Print each of the following items verbatim, reproducing every line without change.

** Records for the exercise follows **

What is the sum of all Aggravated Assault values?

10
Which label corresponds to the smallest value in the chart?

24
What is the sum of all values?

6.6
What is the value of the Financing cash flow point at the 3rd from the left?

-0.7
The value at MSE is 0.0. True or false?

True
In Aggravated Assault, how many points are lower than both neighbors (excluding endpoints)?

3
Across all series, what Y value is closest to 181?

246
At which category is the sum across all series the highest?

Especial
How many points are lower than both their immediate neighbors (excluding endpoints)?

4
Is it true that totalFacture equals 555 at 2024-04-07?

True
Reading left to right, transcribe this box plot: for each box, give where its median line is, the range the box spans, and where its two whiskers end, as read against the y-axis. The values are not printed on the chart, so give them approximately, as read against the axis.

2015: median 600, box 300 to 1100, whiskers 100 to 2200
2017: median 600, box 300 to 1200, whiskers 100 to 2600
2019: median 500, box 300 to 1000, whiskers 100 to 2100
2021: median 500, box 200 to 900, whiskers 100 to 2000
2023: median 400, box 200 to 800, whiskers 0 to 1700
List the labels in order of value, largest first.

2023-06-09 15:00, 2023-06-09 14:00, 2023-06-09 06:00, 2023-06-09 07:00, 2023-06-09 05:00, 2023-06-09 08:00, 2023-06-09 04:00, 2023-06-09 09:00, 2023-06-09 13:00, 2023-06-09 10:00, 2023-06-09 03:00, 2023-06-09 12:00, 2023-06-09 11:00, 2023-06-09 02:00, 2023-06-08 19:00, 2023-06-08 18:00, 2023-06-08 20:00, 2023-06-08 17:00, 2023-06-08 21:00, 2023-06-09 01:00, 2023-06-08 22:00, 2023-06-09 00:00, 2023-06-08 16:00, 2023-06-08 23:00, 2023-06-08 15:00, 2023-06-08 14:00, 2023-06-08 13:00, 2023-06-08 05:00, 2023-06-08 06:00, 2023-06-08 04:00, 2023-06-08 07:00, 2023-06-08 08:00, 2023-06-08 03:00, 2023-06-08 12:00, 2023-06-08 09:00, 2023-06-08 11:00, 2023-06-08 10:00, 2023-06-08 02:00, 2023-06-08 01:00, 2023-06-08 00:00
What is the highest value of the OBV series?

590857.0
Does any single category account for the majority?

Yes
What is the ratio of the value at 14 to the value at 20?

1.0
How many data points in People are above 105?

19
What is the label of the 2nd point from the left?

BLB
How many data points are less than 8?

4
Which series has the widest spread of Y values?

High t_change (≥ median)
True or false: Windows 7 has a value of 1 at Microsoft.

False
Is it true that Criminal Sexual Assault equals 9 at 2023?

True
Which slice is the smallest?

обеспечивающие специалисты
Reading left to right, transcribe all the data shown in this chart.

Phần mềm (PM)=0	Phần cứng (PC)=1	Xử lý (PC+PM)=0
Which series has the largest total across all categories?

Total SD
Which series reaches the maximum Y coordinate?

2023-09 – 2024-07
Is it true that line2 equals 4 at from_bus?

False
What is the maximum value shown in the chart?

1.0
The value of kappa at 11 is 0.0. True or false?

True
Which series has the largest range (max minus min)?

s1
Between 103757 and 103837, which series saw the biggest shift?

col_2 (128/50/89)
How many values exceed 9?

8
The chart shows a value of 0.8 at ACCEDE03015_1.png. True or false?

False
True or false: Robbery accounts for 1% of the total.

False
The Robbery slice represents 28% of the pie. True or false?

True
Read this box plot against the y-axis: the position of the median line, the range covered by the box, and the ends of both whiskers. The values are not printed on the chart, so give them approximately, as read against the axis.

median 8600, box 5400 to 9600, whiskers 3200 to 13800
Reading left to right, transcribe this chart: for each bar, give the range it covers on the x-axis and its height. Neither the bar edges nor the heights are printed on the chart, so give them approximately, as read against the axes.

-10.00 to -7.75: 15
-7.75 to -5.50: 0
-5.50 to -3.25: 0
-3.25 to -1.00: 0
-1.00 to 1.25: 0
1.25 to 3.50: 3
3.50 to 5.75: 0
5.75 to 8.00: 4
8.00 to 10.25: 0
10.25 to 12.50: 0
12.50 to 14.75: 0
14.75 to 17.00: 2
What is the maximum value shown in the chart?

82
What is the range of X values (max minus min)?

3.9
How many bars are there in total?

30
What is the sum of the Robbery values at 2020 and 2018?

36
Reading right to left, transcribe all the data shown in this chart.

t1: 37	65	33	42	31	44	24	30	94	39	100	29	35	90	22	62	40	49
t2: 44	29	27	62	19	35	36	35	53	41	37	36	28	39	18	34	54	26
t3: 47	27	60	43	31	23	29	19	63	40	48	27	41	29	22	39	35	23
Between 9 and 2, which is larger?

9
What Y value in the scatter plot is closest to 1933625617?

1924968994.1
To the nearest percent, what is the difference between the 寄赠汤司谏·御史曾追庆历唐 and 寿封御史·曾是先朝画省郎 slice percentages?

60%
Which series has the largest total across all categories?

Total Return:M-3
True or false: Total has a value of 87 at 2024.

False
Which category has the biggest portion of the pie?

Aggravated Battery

** End of Records for the exercise **

§ **Reply to the exercise**
What is the sum of all Aggravated Assault values?

10
Which label corresponds to the smallest value in the chart?

24
What is the sum of all values?

6.6
What is the value of the Financing cash flow point at the 3rd from the left?

-0.7
The value at MSE is 0.0. True or false?

True
In Aggravated Assault, how many points are lower than both neighbors (excluding endpoints)?

3
Across all series, what Y value is closest to 181?

246
At which category is the sum across all series the highest?

Especial
How many points are lower than both their immediate neighbors (excluding endpoints)?

4
Is it true that totalFacture equals 555 at 2024-04-07?

True
Reading left to right, transcribe this box plot: for each box, give where its median line is, the range the box spans, and where its two whiskers end, as read against the y-axis. The values are not printed on the chart, so give them approximately, as read against the axis.

2015: median 600, box 300 to 1100, whiskers 100 to 2200
2017: median 600, box 300 to 1200, whiskers 100 to 2600
2019: median 500, box 300 to 1000, whiskers 100 to 2100
2021: median 500, box 200 to 900, whiskers 100 to 2000
2023: median 400, box 200 to 800, whiskers 0 to 1700
List the labels in order of value, largest first.

2023-06-09 15:00, 2023-06-09 14:00, 2023-06-09 06:00, 2023-06-09 07:00, 2023-06-09 05:00, 2023-06-09 08:00, 2023-06-09 04:00, 2023-06-09 09:00, 2023-06-09 13:00, 2023-06-09 10:00, 2023-06-09 03:00, 2023-06-09 12:00, 2023-06-09 11:00, 2023-06-09 02:00, 2023-06-08 19:00, 2023-06-08 18:00, 2023-06-08 20:00, 2023-06-08 17:00, 2023-06-08 21:00, 2023-06-09 01:00, 2023-06-08 22:00, 2023-06-09 00:00, 2023-06-08 16:00, 2023-06-08 23:00, 2023-06-08 15:00, 2023-06-08 14:00, 2023-06-08 13:00, 2023-06-08 05:00, 2023-06-08 06:00, 2023-06-08 04:00, 2023-06-08 07:00, 2023-06-08 08:00, 2023-06-08 03:00, 2023-06-08 12:00, 2023-06-08 09:00, 2023-06-08 11:00, 2023-06-08 10:00, 2023-06-08 02:00, 2023-06-08 01:00, 2023-06-08 00:00
What is the highest value of the OBV series?

590857.0
Does any single category account for the majority?

Yes
What is the ratio of the value at 14 to the value at 20?

1.0
How many data points in People are above 105?

19
What is the label of the 2nd point from the left?

BLB
How many data points are less than 8?

4
Which series has the widest spread of Y values?

High t_change (≥ median)
True or false: Windows 7 has a value of 1 at Microsoft.

False
Is it true that Criminal Sexual Assault equals 9 at 2023?

True
Which slice is the smallest?

обеспечивающие специалисты
Reading left to right, transcribe all the data shown in this chart.

Phần mềm (PM)=0	Phần cứng (PC)=1	Xử lý (PC+PM)=0
Which series has the largest total across all categories?

Total SD
Which series reaches the maximum Y coordinate?

2023-09 – 2024-07
Is it true that line2 equals 4 at from_bus?

False
What is the maximum value shown in the chart?

1.0
The value of kappa at 11 is 0.0. True or false?

True
Which series has the largest range (max minus min)?

s1
Between 103757 and 103837, which series saw the biggest shift?

col_2 (128/50/89)
How many values exceed 9?

8
The chart shows a value of 0.8 at ACCEDE03015_1.png. True or false?

False
True or false: Robbery accounts for 1% of the total.

False
The Robbery slice represents 28% of the pie. True or false?

True
Read this box plot against the y-axis: the position of the median line, the range covered by the box, and the ends of both whiskers. The values are not printed on the chart, so give them approximately, as read against the axis.

median 8600, box 5400 to 9600, whiskers 3200 to 13800
Reading left to right, transcribe this chart: for each bar, give the range it covers on the x-axis and its height. Neither the bar edges nor the heights are printed on the chart, so give them approximately, as read against the axes.

-10.00 to -7.75: 15
-7.75 to -5.50: 0
-5.50 to -3.25: 0
-3.25 to -1.00: 0
-1.00 to 1.25: 0
1.25 to 3.50: 3
3.50 to 5.75: 0
5.75 to 8.00: 4
8.00 to 10.25: 0
10.25 to 12.50: 0
12.50 to 14.75: 0
14.75 to 17.00: 2
What is the maximum value shown in the chart?

82
What is the range of X values (max minus min)?

3.9
How many bars are there in total?

30
What is the sum of the Robbery values at 2020 and 2018?

36
Reading right to left, transcribe all the data shown in this chart.

t1: 37	65	33	42	31	44	24	30	94	39	100	29	35	90	22	62	40	49
t2: 44	29	27	62	19	35	36	35	53	41	37	36	28	39	18	34	54	26
t3: 47	27	60	43	31	23	29	19	63	40	48	27	41	29	22	39	35	23
Between 9 and 2, which is larger?

9
What Y value in the scatter plot is closest to 1933625617?

1924968994.1
To the nearest percent, what is the difference between the 寄赠汤司谏·御史曾追庆历唐 and 寿封御史·曾是先朝画省郎 slice percentages?

60%
Which series has the largest total across all categories?

Total Return:M-3
True or false: Total has a value of 87 at 2024.

False
Which category has the biggest portion of the pie?

Aggravated Battery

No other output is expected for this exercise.